FIS Lectures: Nineteen hundred and nineteen

For the spring 2022 season, the Fund for Irish Studies offers a series of virtual lectures for January and February.

29 January 2022
James Longenbach on W.B. Yeats’ poem “Nineteen Hundred and Nineteen”

Princeton University’s Fund for Irish Studies presents a lecture by James Longenbach on W.B. Yeats and his poem “Nineteen Hundred and Nineteen” on the 83rd anniversary of Yeats’ death. Longenbach will give an account of William Butler Yeats’ (1865-1939) poem, discussing how it assumed its shape, and, more importantly, the influence of that shape on subsequent long poems written throughout the 20th century. Yeats won the Nobel Prize for Literature in 1923. “Nineteen Hundred and Nineteen” was part of his first collection of poems published after the Nobel Prize: The Tower (1928). The Tower contains other long poems that contemplate the state of politics in Ireland during the Irish War of Independence, the mortality of man, and the temporariness of the world, such as “Sailing to Byzantium,” “Meditations in Time of Civil War,” and “The Tower.” Like many of the poems in the collection, “Nineteen Hundred and Nineteen” is divided into six parts of unequal length with differing meters and rhyme schemes in each part.
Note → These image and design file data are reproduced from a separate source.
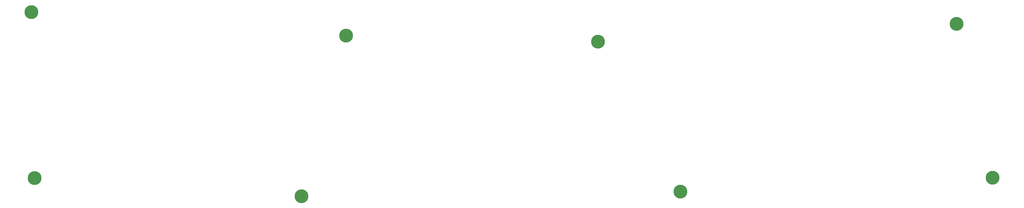
<source format=gbr>
%TF.GenerationSoftware,KiCad,Pcbnew,(5.99.0-9519-ga70106a3bd)*%
%TF.CreationDate,2021-03-14T20:33:52-05:00*%
%TF.ProjectId,Plate,506c6174-652e-46b6-9963-61645f706362,rev?*%
%TF.SameCoordinates,Original*%
%TF.FileFunction,Soldermask,Top*%
%TF.FilePolarity,Negative*%
%FSLAX46Y46*%
G04 Gerber Fmt 4.6, Leading zero omitted, Abs format (unit mm)*
G04 Created by KiCad (PCBNEW (5.99.0-9519-ga70106a3bd)) date 2021-03-14 20:33:52*
%MOMM*%
%LPD*%
G01*
G04 APERTURE LIST*
%ADD10C,3.300000*%
G04 APERTURE END LIST*
D10*
%TO.C,H6*%
X93640000Y-98260000D03*
%TD*%
%TO.C,H1*%
X29560000Y-54490000D03*
%TD*%
%TO.C,H3*%
X249120000Y-57330000D03*
%TD*%
%TO.C,H5*%
X104260000Y-60150000D03*
%TD*%
%TO.C,H7*%
X183580000Y-97160000D03*
%TD*%
%TO.C,H4*%
X257680000Y-93860000D03*
%TD*%
%TO.C,H8*%
X164000000Y-61520000D03*
%TD*%
%TO.C,H2*%
X30300000Y-93960000D03*
%TD*%
M02*

</source>
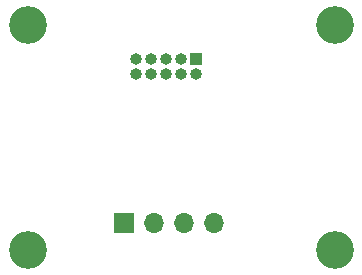
<source format=gbs>
G04 #@! TF.GenerationSoftware,KiCad,Pcbnew,7.0.5-7.0.5~ubuntu22.04.1*
G04 #@! TF.CreationDate,2023-06-22T22:23:24-07:00*
G04 #@! TF.ProjectId,VL53L1x_pwm,564c3533-4c31-4785-9f70-776d2e6b6963,rev?*
G04 #@! TF.SameCoordinates,Original*
G04 #@! TF.FileFunction,Soldermask,Bot*
G04 #@! TF.FilePolarity,Negative*
%FSLAX46Y46*%
G04 Gerber Fmt 4.6, Leading zero omitted, Abs format (unit mm)*
G04 Created by KiCad (PCBNEW 7.0.5-7.0.5~ubuntu22.04.1) date 2023-06-22 22:23:24*
%MOMM*%
%LPD*%
G01*
G04 APERTURE LIST*
%ADD10R,1.700000X1.700000*%
%ADD11O,1.700000X1.700000*%
%ADD12R,1.000000X1.000000*%
%ADD13O,1.000000X1.000000*%
%ADD14C,3.200000*%
G04 APERTURE END LIST*
D10*
G04 #@! TO.C,J2*
X129200000Y-106250000D03*
D11*
X131740000Y-106250000D03*
X134280000Y-106250000D03*
X136820000Y-106250000D03*
G04 #@! TD*
D12*
G04 #@! TO.C,J1*
X135300000Y-92375000D03*
D13*
X135300000Y-93645000D03*
X134030000Y-92375000D03*
X134030000Y-93645000D03*
X132760000Y-92375000D03*
X132760000Y-93645000D03*
X131490000Y-92375000D03*
X131490000Y-93645000D03*
X130220000Y-92375000D03*
X130220000Y-93645000D03*
G04 #@! TD*
D14*
G04 #@! TO.C,REF\u002A\u002A*
X121000000Y-108500000D03*
G04 #@! TD*
G04 #@! TO.C,REF\u002A\u002A*
X121000000Y-89500000D03*
G04 #@! TD*
G04 #@! TO.C,REF\u002A\u002A*
X147000000Y-108500000D03*
G04 #@! TD*
G04 #@! TO.C,REF\u002A\u002A*
X147000000Y-89500000D03*
G04 #@! TD*
M02*

</source>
Titled after and written about the first year of the Irish War of Independence, the poem grasps at the idealism and nostalgia for “law”, “habits”, and “public opinion” destroyed by war and violence.

11 February 2022
Fintan O’Toole on “Open Secrets: Ulysses at 100″

Fintan O’Toole, Princeton University’s Visiting Leonard L. Milberg ’53 Professor in Irish Letters, delivers the annual Robert Fagles Memorial Lecture on “Open Secrets: Ulysses at 100″ as part of the 2021-22 Fund for Irish Studies lecture series. James Joyce’s revolutionary novel Ulysses was published 100 years ago in February 1922. In its initial review of the book, The New York Times declared Ulysses “the most important contribution that has been made to fictional literature in the twentieth century.” Through a stream of consciousness writing style, Joyce follows Stephen Dedalus, a 22-year-old aspiring poet and teacher, and Leopold Bloom, a 38-year-old Jewish advertising agent, as they go about nineteen hours of daily life in Dublin, Ireland. Both men grapple with themes of religion, philosophy, remorse, and mortality. In his lecture, O’Toole asks why the book still matters today. It is, he suggests, one of the best explorations we have of the way the local is also universal; of the fluidity of identity; of the fusion of body and mind; and of the possibility of living beyond tragedy.


These virtual lectures, presented via Zoom, are free and open to the public; registration required. Recordings will not be available to share with the public following the events.